In place of the advertised ground breaking, DOT officials had an unveiling of signs that will populate the project that incorporates more than adding a third lane to the canyon.

The Cranston Canyon a design-build project, was awarded to Aetna Bridge with AECOM, the lead design firm. The design-build process is advantageous because it often provides innovative solutions to the construction of the project, including keeping traffic moving through these busy corridors with the least amount of disruption possible. It also allows design and construction activities to take place at the same time. This approach, in concert with the use of accelerated bridge construction methods, will shave a year off the construction schedule, according to a DOT press release.

DOT spokesman Charles St. Martin explained that rather than fully designing and engineering the project that includes rebuilding six bridges, building a one new bridge along the Route 37 corridor west of Pontiac Avenue and repositioning the ramp from I-295 North to Route 37 West to eliminate a conflicting weave among other improvements, design build allows for construction to start as each phase is designed.

“RIDOT is able to move ahead with this project thanks in large part to the efforts of our Congressional delegation which once more went to bat for us and helped secure a $21 million federal BUILD grant,” Director Alviti said in the release. “With these extra funds, we have been able to put together a very comprehensive project to solve traffic problems, fix deteriorated bridges and make these highways safer; all in a single project.”

“Anyone who has driven through the ‘Cranston Canyon’ section of I-295 when traffic is backed up knows it can be a commuter’s congestion nightmare,” Reed said. He pointed out that in excess of 84,000 vehicles navigate the canyon daily and that adding a third lane will address congestion and make for more enjoyable commutes and enhance efficiency.

“This project will also allow RIDOT to repair a number of structurally deficient bridges and boost traffic safety,” he said. Reed, a senior member of the Appropriations Transportation, Housing and Urban Development, and Related Agencies (THUD) Subcommittee helped create the BUILD grant program (formerly known as TIGER) and has led efforts to fund it.

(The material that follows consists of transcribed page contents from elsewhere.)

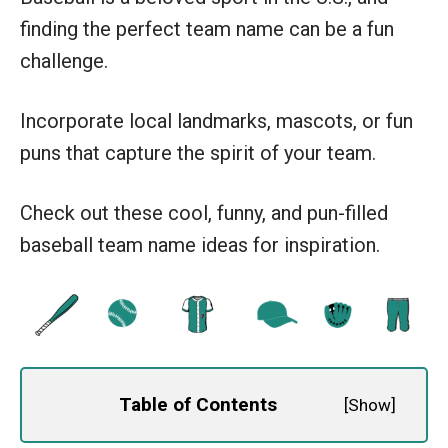
finding the perfect team name can be a fun
challenge.
Incorporate local landmarks, mascots, or fun
puns that capture the spirit of your team.
Check out these cool, funny, and pun-filled
baseball team name ideas for inspiration.
Table of Contents
[
Show
]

“Projects like this are why the Congressional delegation works so hard to land federal funding for infrastructure upgrades,” Whitehouse said. “I’m pleased federal dollars will help Rhode Islanders travel an important stretch of road more safely and efficiently, and glad to have partners like Senator Reed and Congressmen Langevin and Cicilline fighting with me in Washington to bring those dollars home.”

Carlos Machado, district director of the U. S. Department of Transportation

Federal Highway Administration applauded the improvements that will mean for safer conditions. In remarks, he pointed to the volume of fatalities on the nation’s highways and how they increased even during the pandemic, saying he would not be happy until the numbers drop to zero. He said motorists are driving 75 and 80 MPH and called for people to slow down for their own and the safety of others.

 The Cranston Canyon project will be completed in 2026. It continues RIDOT’s efforts to address all the bridges on the Route 37 corridor, representing a second phase which began in 2020 with the $79.5 million Route 37 Bridges Project. That project is addressing 15 bridges from Post Road to Pontiac Avenue and is scheduled to be finished in 2023.

 Approximately 84,000 vehicles travel on I-295 North between Route 37 and Route 14 and 36,500 vehicles travel on Route 37, west of Pontiac Avenue.

All construction projects are subject to changes in schedule and scope depending on needs, circumstances, findings, and weather.

The Cranston Canyon Project is made possible by RhodeWorks, RIDOT’s ongoing commitment to repair structurally deficient bridges and bring Rhode Island’s transportation infrastructure into a state of good repair, promote economic development, and create jobs. Learn more at

On Wednesday the DOT reported preliminary design field work is underway, with minor construction work to start this fall, and the majority of the work to start in spring 2023.